BEGIN Source material

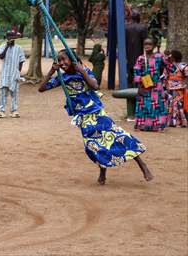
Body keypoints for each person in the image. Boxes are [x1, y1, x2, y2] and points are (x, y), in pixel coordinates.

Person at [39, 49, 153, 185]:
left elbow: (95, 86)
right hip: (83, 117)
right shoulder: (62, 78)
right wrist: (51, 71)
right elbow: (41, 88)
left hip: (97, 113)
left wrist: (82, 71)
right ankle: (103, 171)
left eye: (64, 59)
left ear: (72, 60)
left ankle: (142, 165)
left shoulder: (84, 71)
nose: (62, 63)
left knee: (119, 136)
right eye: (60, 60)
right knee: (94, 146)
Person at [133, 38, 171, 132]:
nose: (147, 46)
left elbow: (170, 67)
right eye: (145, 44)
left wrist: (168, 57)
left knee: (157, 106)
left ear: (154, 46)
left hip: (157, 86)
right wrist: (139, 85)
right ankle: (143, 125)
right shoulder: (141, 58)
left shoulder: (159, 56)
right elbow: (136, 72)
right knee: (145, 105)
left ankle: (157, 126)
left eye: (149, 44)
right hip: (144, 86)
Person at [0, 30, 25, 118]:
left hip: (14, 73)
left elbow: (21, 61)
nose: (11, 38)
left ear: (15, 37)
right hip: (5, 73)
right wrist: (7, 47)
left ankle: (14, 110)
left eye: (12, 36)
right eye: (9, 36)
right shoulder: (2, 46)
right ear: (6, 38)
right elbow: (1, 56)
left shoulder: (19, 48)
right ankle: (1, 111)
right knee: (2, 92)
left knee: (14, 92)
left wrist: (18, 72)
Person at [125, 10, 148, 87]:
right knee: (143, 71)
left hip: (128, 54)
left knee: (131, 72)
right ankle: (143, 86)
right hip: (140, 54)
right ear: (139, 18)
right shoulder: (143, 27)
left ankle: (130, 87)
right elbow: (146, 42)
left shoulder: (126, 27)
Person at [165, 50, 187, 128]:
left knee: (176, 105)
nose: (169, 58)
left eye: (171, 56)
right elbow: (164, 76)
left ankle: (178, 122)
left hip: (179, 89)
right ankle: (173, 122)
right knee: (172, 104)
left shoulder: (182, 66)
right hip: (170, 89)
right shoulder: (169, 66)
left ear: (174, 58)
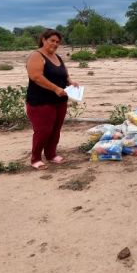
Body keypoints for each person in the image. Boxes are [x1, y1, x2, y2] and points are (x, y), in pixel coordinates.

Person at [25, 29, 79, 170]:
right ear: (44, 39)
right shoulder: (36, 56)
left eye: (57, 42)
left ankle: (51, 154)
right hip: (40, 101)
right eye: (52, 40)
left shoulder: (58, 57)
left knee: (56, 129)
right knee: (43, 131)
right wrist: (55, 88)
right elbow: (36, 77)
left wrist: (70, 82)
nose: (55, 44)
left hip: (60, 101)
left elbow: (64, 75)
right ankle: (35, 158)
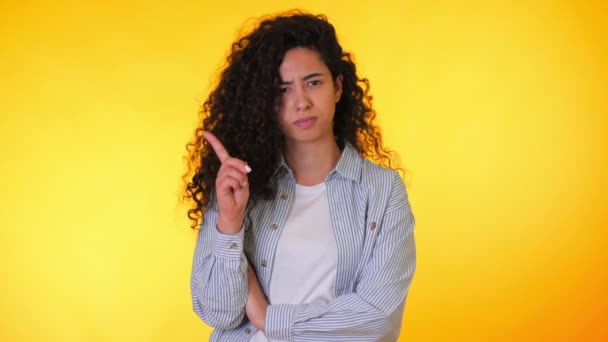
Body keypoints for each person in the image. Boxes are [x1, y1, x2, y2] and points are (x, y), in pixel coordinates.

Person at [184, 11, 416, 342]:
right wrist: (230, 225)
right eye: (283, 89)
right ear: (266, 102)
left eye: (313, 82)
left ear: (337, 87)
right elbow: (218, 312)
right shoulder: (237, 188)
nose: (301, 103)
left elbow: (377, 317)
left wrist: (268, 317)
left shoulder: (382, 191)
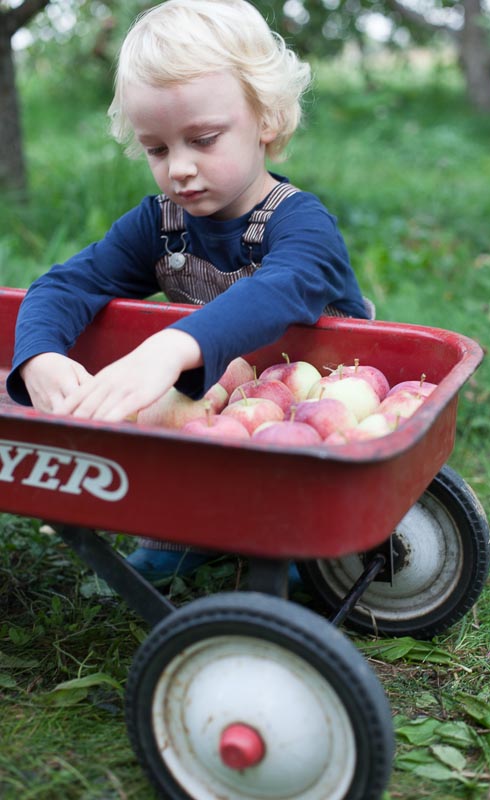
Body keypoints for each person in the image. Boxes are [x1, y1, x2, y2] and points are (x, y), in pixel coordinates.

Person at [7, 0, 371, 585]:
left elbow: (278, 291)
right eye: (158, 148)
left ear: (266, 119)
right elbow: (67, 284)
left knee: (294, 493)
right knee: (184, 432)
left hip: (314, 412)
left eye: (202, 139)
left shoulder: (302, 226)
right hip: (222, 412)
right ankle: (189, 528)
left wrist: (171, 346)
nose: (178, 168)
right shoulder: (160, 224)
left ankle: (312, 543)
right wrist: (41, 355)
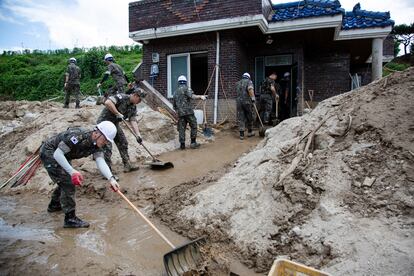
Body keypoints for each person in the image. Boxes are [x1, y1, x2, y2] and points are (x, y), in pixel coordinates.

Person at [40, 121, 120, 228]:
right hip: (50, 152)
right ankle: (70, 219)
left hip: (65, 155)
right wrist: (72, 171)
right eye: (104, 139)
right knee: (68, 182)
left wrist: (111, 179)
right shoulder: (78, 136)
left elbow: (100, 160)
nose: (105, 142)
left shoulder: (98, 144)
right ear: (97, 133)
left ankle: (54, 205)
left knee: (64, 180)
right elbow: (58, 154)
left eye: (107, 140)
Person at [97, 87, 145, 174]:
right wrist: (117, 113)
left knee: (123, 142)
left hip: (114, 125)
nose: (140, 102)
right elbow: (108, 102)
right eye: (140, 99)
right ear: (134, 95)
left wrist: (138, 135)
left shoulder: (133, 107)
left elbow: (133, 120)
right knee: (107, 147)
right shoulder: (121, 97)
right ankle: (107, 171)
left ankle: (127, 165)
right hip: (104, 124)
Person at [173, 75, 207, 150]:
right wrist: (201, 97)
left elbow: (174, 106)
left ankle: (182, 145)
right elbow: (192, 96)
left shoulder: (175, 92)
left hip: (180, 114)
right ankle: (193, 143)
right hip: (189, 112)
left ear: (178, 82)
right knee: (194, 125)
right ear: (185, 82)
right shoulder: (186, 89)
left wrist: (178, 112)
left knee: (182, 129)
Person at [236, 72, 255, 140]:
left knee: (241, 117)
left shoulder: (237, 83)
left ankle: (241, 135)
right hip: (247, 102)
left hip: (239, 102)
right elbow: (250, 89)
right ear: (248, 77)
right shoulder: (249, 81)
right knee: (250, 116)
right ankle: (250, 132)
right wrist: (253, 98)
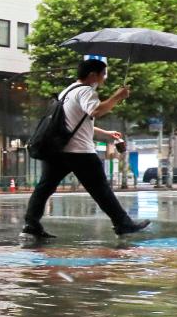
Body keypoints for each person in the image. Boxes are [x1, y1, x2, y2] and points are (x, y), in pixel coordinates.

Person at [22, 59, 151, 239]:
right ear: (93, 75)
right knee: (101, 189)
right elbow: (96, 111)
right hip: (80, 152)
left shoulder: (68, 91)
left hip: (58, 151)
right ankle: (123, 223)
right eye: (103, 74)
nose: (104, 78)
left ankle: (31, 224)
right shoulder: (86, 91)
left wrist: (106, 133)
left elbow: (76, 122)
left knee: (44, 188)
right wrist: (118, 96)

END Source material
BEGIN Source material

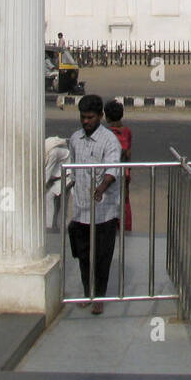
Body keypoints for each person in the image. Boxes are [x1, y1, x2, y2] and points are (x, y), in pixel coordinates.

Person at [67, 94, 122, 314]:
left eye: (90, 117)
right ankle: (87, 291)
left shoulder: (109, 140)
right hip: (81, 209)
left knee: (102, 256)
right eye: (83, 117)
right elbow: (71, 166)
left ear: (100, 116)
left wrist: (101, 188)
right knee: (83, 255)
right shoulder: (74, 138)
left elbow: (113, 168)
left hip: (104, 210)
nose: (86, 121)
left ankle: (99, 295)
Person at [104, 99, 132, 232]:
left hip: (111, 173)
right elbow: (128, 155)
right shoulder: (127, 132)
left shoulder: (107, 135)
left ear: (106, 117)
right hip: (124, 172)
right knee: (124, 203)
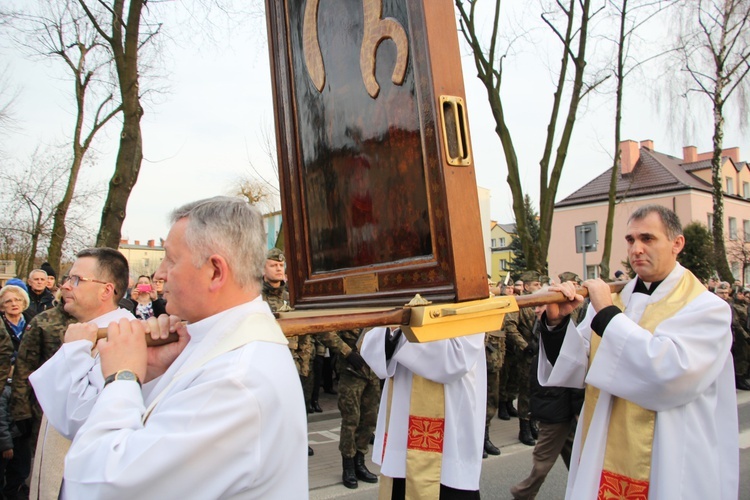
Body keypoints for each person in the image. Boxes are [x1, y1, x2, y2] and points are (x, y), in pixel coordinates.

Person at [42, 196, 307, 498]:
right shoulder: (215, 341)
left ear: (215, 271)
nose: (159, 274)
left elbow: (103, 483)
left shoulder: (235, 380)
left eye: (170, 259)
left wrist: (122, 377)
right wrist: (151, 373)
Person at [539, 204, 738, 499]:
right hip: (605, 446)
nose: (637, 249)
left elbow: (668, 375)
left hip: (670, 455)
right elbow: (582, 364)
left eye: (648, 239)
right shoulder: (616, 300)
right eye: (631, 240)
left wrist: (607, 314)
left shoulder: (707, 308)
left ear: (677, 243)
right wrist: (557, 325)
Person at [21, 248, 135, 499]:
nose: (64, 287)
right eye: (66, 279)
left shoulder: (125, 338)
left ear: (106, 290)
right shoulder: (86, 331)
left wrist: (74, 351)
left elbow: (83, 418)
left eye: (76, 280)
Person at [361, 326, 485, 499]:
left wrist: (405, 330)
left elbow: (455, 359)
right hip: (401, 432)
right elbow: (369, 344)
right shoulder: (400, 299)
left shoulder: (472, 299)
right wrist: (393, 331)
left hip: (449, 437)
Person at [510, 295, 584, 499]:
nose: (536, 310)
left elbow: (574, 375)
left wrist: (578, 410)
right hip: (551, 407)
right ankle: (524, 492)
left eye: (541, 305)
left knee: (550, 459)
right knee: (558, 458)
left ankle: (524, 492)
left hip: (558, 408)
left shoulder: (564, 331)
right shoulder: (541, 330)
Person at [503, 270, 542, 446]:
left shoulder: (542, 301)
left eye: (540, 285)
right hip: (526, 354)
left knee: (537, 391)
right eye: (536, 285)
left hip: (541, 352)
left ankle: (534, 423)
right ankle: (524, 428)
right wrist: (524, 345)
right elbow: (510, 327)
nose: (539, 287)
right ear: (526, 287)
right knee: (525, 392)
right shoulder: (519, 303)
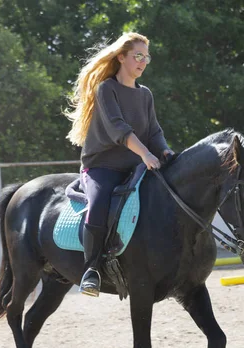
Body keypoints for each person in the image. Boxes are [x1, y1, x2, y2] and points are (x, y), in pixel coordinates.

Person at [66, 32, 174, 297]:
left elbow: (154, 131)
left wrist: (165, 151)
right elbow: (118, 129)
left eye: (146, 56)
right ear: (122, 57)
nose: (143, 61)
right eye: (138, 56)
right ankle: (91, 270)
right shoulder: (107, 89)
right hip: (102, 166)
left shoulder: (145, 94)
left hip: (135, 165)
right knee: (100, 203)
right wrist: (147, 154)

END Source material
BEGIN Source material

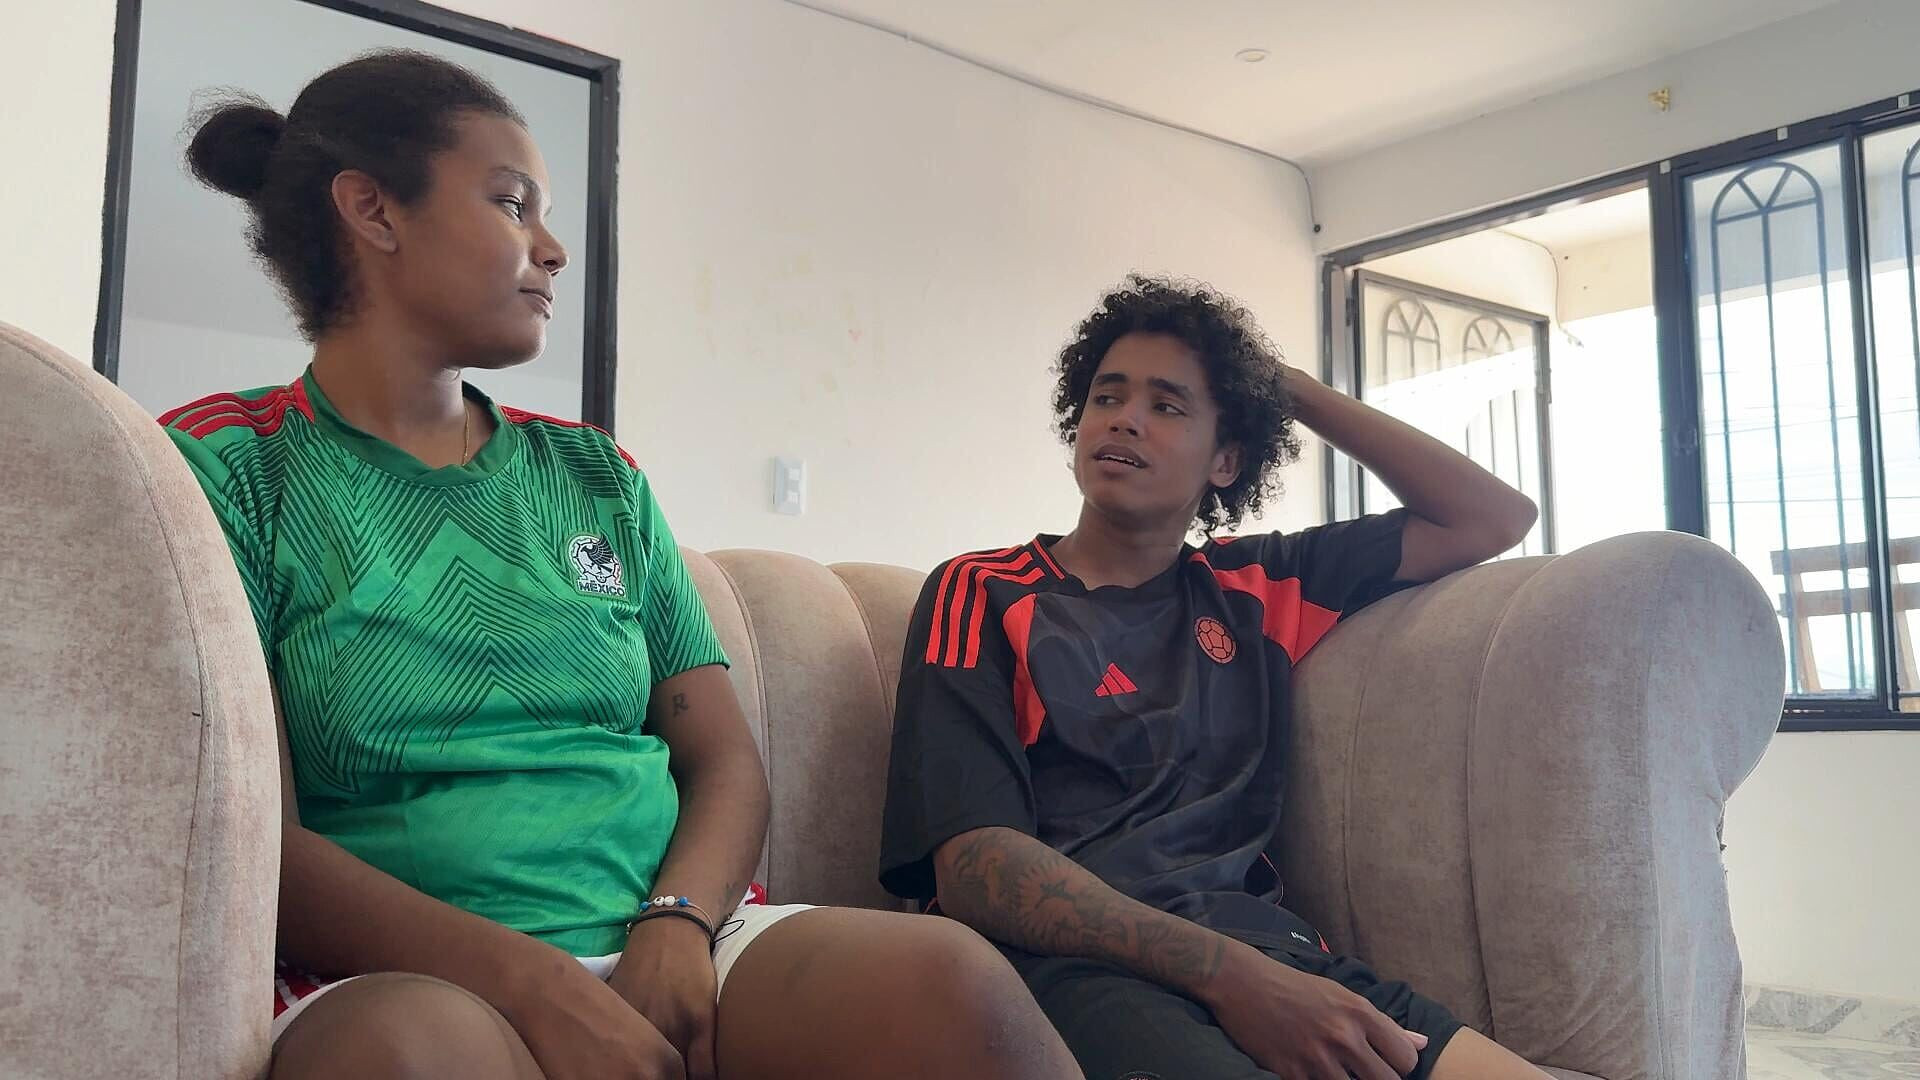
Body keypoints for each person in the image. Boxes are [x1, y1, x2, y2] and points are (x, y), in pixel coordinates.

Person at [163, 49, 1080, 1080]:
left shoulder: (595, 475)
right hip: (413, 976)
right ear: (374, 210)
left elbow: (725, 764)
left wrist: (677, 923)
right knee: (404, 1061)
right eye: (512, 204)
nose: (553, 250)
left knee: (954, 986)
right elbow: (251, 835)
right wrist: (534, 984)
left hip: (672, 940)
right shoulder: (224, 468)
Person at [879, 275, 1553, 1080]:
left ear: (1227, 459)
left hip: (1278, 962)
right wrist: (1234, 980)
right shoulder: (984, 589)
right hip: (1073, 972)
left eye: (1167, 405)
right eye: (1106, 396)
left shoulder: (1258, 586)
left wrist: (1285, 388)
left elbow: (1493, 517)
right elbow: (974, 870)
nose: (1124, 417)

END Source material

What is being asked: Starting with the line above that holds "right hip: (102, 166)" and stopping with the line that holds "right wrist: (147, 154)", reproduce each line exactly, omitting all other lines.

Solution to the exercise:
right hip: (102, 166)
left shoulder: (145, 94)
left hip: (135, 165)
right knee: (100, 203)
right wrist: (147, 154)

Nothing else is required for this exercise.